[Start of Attachment]

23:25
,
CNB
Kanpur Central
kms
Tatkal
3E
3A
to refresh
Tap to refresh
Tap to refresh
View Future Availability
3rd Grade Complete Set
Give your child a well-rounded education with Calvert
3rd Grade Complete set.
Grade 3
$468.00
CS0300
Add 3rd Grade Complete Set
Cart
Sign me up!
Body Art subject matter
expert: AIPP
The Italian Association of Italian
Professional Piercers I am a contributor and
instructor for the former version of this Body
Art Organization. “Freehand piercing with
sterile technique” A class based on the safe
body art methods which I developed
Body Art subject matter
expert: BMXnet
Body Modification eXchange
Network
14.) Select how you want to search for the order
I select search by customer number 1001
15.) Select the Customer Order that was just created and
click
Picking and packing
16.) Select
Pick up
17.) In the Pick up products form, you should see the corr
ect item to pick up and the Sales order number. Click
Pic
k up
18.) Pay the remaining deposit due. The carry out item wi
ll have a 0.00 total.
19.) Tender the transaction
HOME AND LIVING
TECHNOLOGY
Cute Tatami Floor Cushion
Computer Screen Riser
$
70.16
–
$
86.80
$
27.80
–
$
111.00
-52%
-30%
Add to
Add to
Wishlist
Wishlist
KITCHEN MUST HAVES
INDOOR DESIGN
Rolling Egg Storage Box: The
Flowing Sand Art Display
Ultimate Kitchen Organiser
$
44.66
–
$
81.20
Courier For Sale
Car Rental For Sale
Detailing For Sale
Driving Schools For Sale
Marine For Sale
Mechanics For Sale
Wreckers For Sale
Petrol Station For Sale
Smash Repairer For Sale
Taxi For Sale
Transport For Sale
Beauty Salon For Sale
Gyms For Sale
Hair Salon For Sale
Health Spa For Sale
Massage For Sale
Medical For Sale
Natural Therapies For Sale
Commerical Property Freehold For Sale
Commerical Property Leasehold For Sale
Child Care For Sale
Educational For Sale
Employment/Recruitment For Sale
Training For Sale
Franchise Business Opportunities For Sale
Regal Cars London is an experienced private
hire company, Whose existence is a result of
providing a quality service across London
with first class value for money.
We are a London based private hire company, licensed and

[End of Attachment]

### Exercise instructions
Locate every line in the records above that contains the string "Commerical", and copy each of those lines.

### Expected output
Commerical Property Freehold For Sale
Commerical Property Leasehold For Sale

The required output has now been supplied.